In my case, I woke up on the 28th March 2017 to discover that our app's Facebook authentication had suddenly stopped working. We hadn't changed anything in the app code.

It turns out that Facebook did a "force upgrade" of their graph API from version 2.2 to 2.3 on 27th March 2017. One of the differences in these versions of the API seems to be that the Facebook endpoint /oauth/access_token responds no longer with a form-encoded content body, but with JSON instead.
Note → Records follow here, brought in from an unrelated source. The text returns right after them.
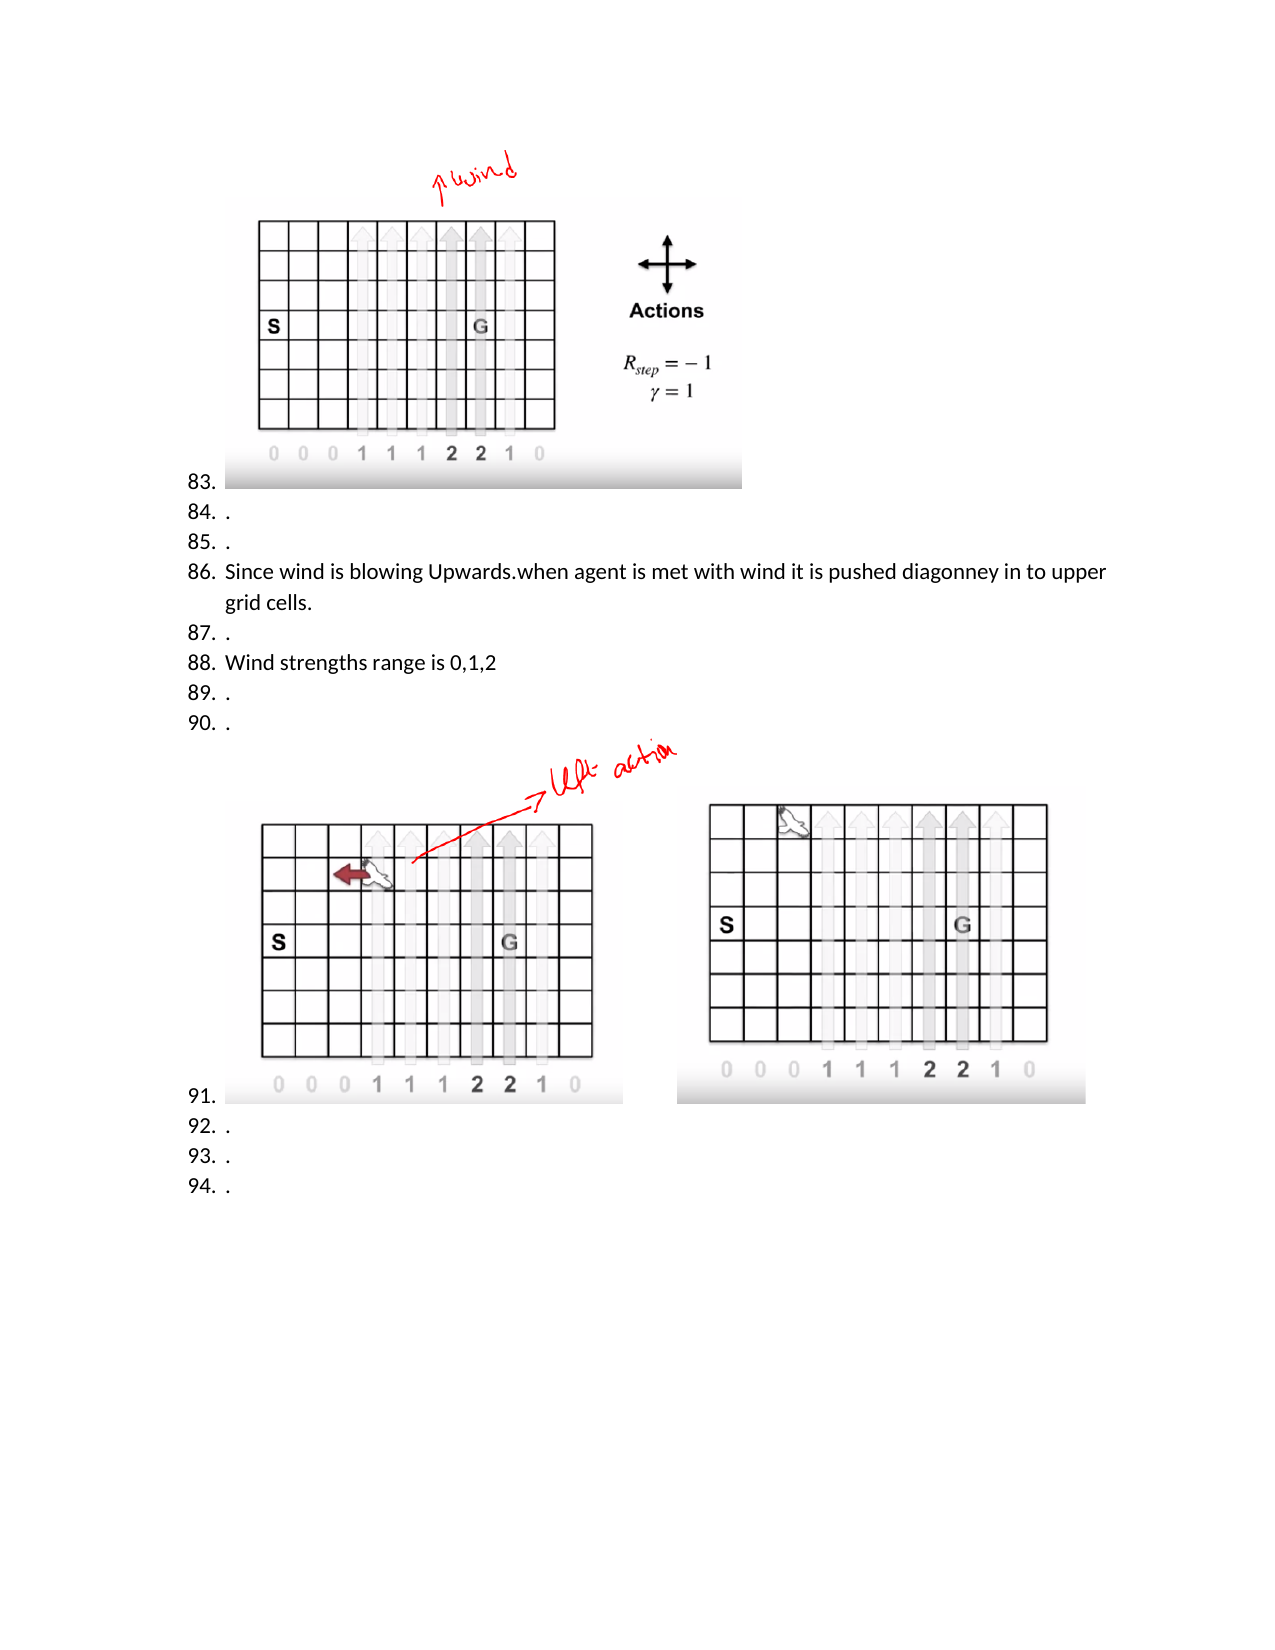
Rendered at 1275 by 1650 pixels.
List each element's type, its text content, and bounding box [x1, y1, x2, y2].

list Wind strengths range is 0,1,2 [187, 648, 1125, 676]
list . [187, 1111, 1125, 1139]
list . [187, 497, 1125, 525]
picture [225, 150, 742, 489]
list . [187, 618, 1125, 646]
list . [187, 678, 1125, 706]
list . [187, 1141, 1125, 1169]
list . [187, 527, 1125, 555]
list . [187, 708, 1125, 736]
picture [225, 738, 1086, 1104]
list Since wind is blowing Upwards.when agent is met with wind it is pushed diagonney in to upper grid cells. [187, 557, 1125, 616]
list . [187, 1171, 1125, 1199]
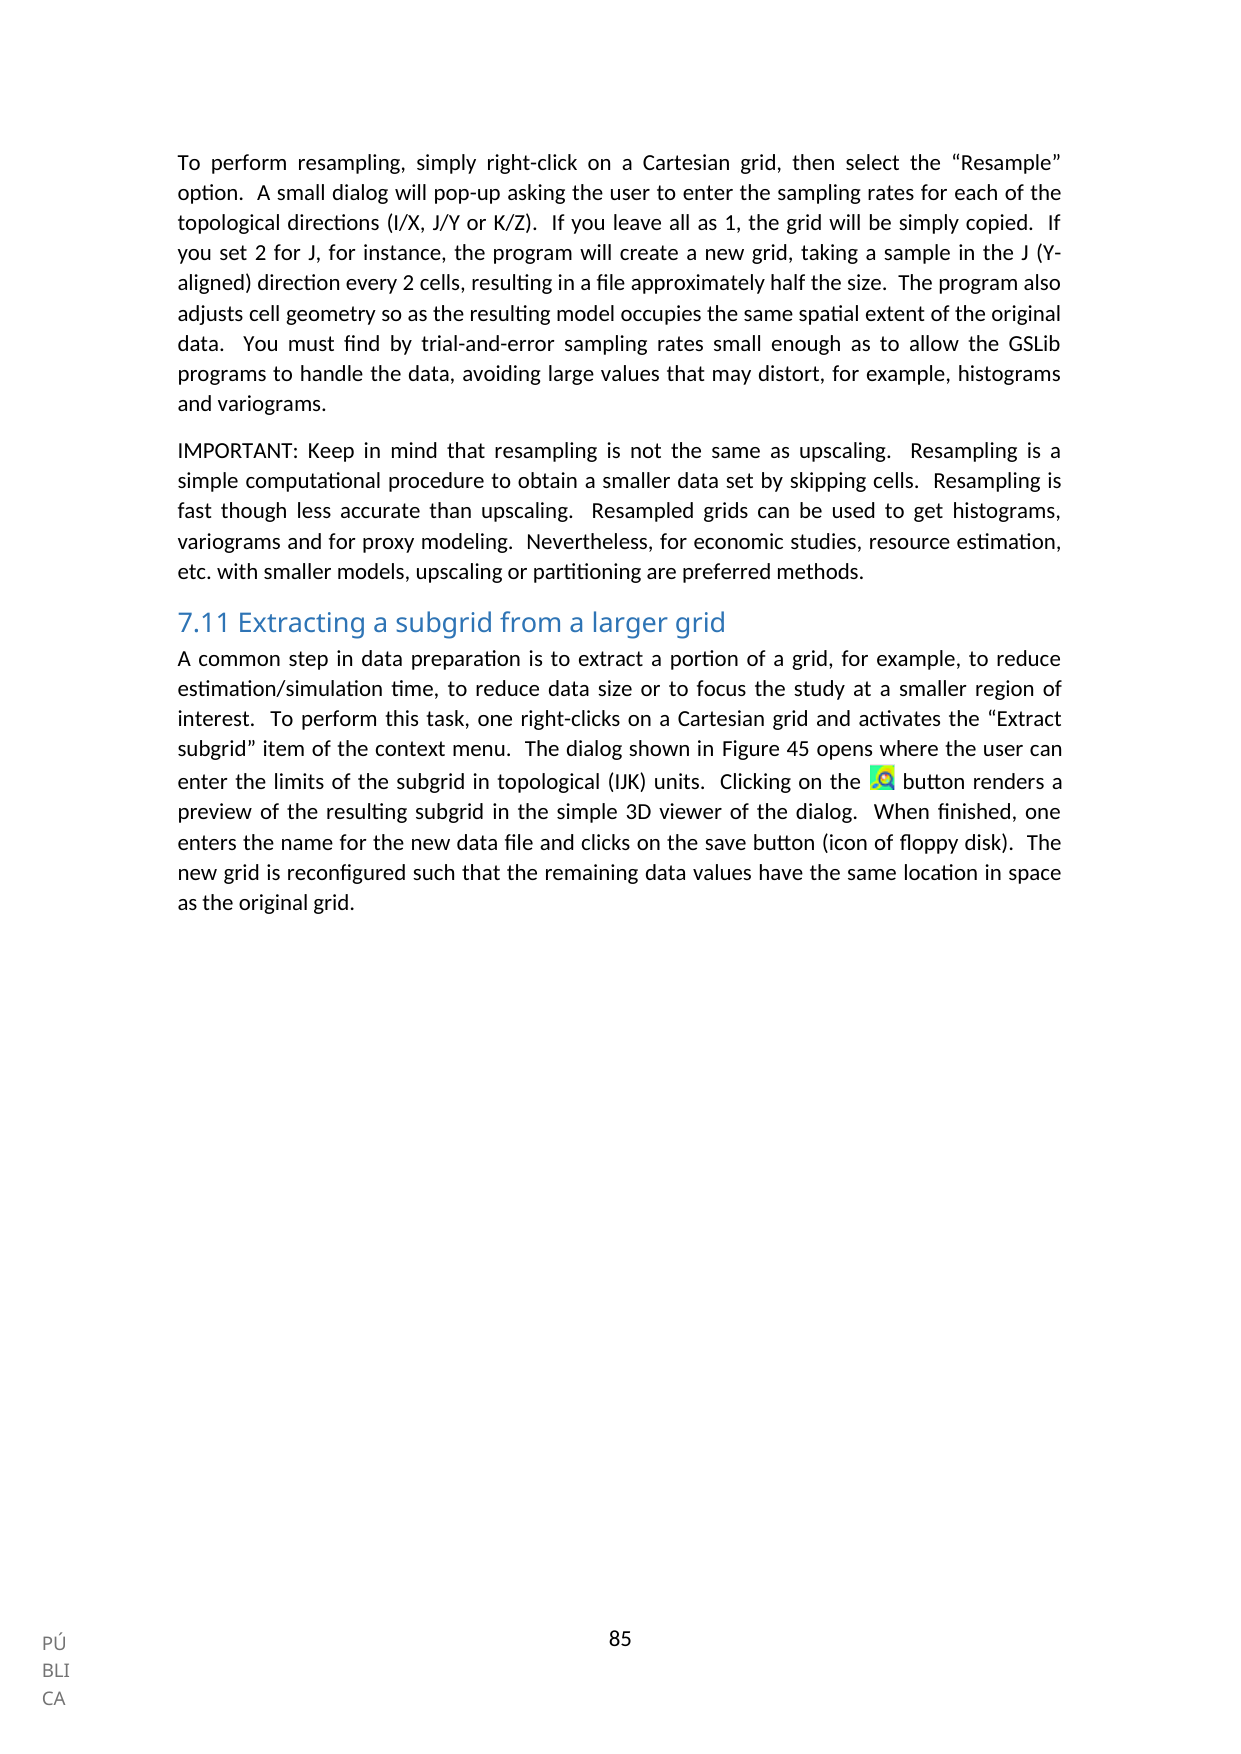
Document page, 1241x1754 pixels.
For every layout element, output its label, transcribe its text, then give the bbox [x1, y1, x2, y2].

subtitle Extracting a subgrid from a larger grid [177, 604, 1063, 641]
picture [870, 764, 895, 790]
text A common step in data preparation is to extract a portion of a grid, for example, to reduce estimation/simulation time, to reduce data size or to focus the study at a smaller region of interest. To perform this task, one right-clicks on a Cartesian grid and activates the “Extract subgrid” item of the context menu. The dialog shown in Figure 44 opens where the user can enter the limits of the subgrid in topological (IJK) units. Clicking on the button renders a preview of the resulting subgrid in the simple 3D viewer of the dialog. When finished, one enters the name for the new data file and clicks on the save button (icon of floppy disk). The new grid is reconfigured such that the remaining data values have the same location in space as the original grid. [177, 644, 1063, 916]
text To perform resampling, simply right-click on a Cartesian grid, then select the “Resample” option. A small dialog will pop-up asking the user to enter the sampling rates for each of the topological directions (I/X, J/Y or K/Z). If you leave all as 1, the grid will be simply copied. If you set 2 for J, for instance, the program will create a new grid, taking a sample in the J (Y-aligned) direction every 2 cells, resulting in a file approximately half the size. The program also adjusts cell geometry so as the resulting model occupies the same spatial extent of the original data. You must find by trial-and-error sampling rates small enough as to allow the GSLib programs to handle the data, avoiding large values that may distort, for example, histograms and variograms. [177, 148, 1063, 417]
text IMPORTANT: Keep in mind that resampling is not the same as upscaling. Resampling is a simple computational procedure to obtain a smaller data set by skipping cells. Resampling is fast though less accurate than upscaling. Resampled grids can be used to get histograms, variograms and for proxy modeling. Nevertheless, for economic studies, resource estimation, etc. with smaller models, upscaling or partitioning are preferred methods. [177, 436, 1063, 585]
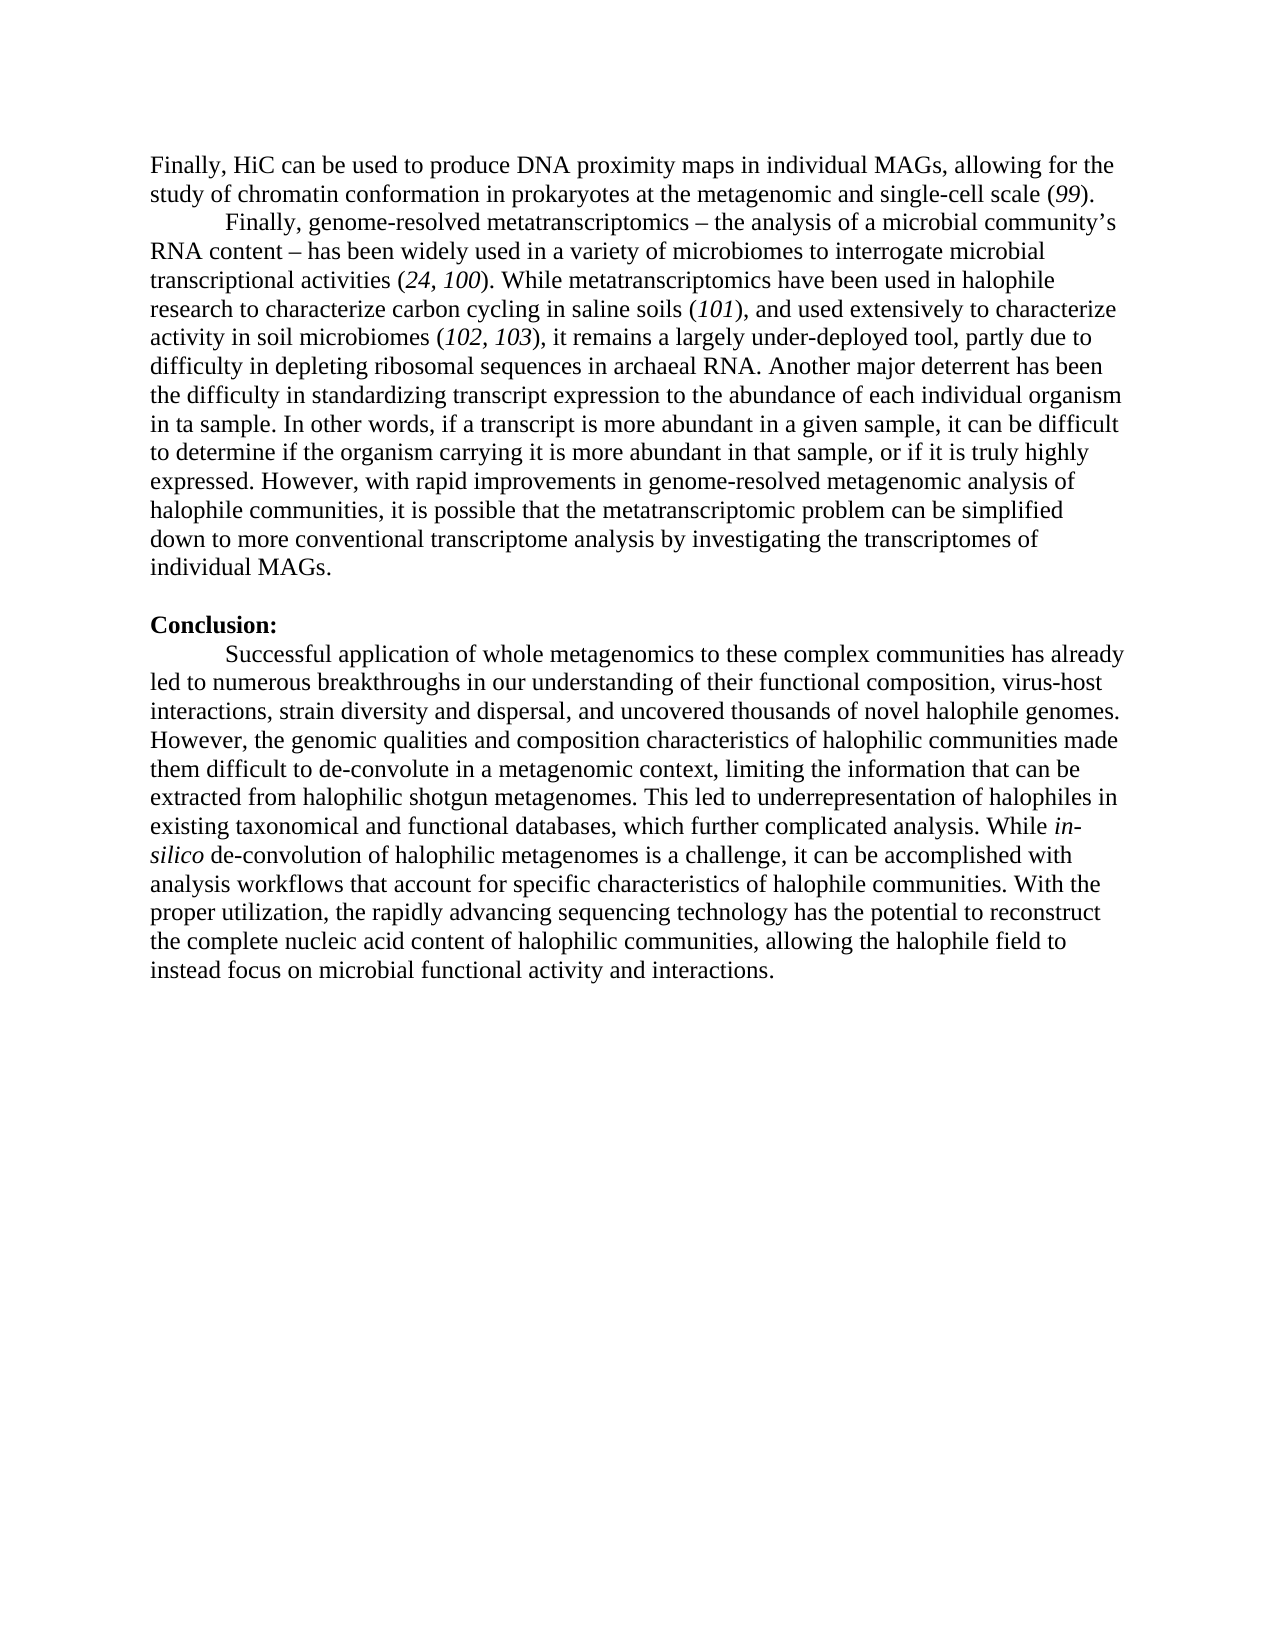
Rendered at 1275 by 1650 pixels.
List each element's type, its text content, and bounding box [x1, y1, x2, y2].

text Finally, genome-resolved metatranscriptomics – the analysis of a microbial community’s RNA content – has been widely used in a variety of microbiomes to interrogate microbial transcriptional activities (24, 100). While metatranscriptomics have been used in halophile research to characterize carbon cycling in saline soils (101), and used extensively to characterize activity in soil microbiomes (102, 103), it remains a largely under-deployed tool, partly due to difficulty in depleting ribosomal sequences in archaeal RNA. Another major deterrent has been the difficulty in standardizing transcript expression to the abundance of each individual organism in ta sample. In other words, if a transcript is more abundant in a given sample, it can be difficult to determine if the organism carrying it is more abundant in that sample, or if it is truly highly expressed. However, with rapid improvements in genome-resolved metagenomic analysis of halophile communities, it is possible that the metatranscriptomic problem can be simplified down to more conventional transcriptome analysis by investigating the transcriptomes of individual MAGs. [150, 207, 1125, 581]
text Conclusion: [150, 610, 1125, 639]
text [150, 150, 1125, 207]
text Successful application of whole metagenomics to these complex communities has already led to numerous breakthroughs in our understanding of their functional composition, virus-host interactions, strain diversity and dispersal, and uncovered thousands of novel halophile genomes. However, the genomic qualities and composition characteristics of halophilic communities made them difficult to de-convolute in a metagenomic context, limiting the information that can be extracted from halophilic shotgun metagenomes. This led to underrepresentation of halophiles in existing taxonomical and functional databases, which further complicated analysis. While in-silico de-convolution of halophilic metagenomes is a challenge, it can be accomplished with analysis workflows that account for specific characteristics of halophile communities. With the proper utilization, the rapidly advancing sequencing technology has the potential to reconstruct the complete nucleic acid content of halophilic communities, allowing the halophile field to instead focus on microbial functional activity and interactions. [150, 639, 1125, 984]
Now, in the Owin middleware, we find the method protected override FacebookAuthenticationHandler.AuthenticateCoreAsync(), which parses the body of the response as a form and subsequently uses the access_token from the parsed form. Needless to say, the parsed form is empty, so the access_token is also empty, causing an access_denied error further down the chain.

To fix this quickly, we created a wrapper class for the Facebook Oauth response

public class FacebookOauthResponse
{
    public string access_token { get; set; }
    public string token_type { get; set; }
    public int expires_in { get; set; }
}

Then, in OwinStart, we added a custom back-channel handler...

        app.UseFacebookAuthentication(new FacebookAuthenticationOptions
        {
            AppId = "hidden",
            AppSecret = "hidden",
            BackchannelHttpHandler = new FacebookBackChannelHandler()
        });

...where the handler is defined as:

public class FacebookBackChannelHandler : HttpClientHandler
{
    protected override async System.Threading.Tasks.Task<HttpResponseMessage> SendAsync(HttpRequestMessage request, System.Threading.CancellationToken cancellationToken)
    {
        var result = await base.SendAsync(request, cancellationToken);
        if (!request.RequestUri.AbsolutePath.Contains("access_token"))
            return result;

        // For the access token we need to now deal with the fact that the response is now in JSON format, not form values. Owin looks for form values.
        var content = await result.Content.ReadAsStringAsync();
        var facebookOauthResponse = JsonConvert.DeserializeObject<FacebookOauthResponse>(content);

        var outgoingQueryString = HttpUtility.ParseQueryString(string.Empty);
        outgoingQueryString.Add(nameof(facebookOauthResponse.access_token), facebookOauthResponse.access_token);
        outgoingQueryString.Add(nameof(facebookOauthResponse.expires_in), facebookOauthResponse.expires_in + string.Empty);
        outgoingQueryString.Add(nameof(facebookOauthResponse.token_type), facebookOauthResponse.token_type);
        var postdata = outgoingQueryString.ToString();

        var modifiedResult = new HttpResponseMessage(HttpStatusCode.OK)
        {
            Content = new StringContent(postdata)
        };

        return modifiedResult;
    }
}

Basically, the handler simply creates a new HttpResponseMessage containing the equivalent form-encoded information from the Facebook JSON response. Note that this code uses the popular Json.Net package.

With this custom handler, the problems seem to be resolved (although we're yet to deploy to prod :)).

Hope that saves somebody else waking up today with similar problems!

Also, if anybody has a cleaner solution to this, I'd love to know!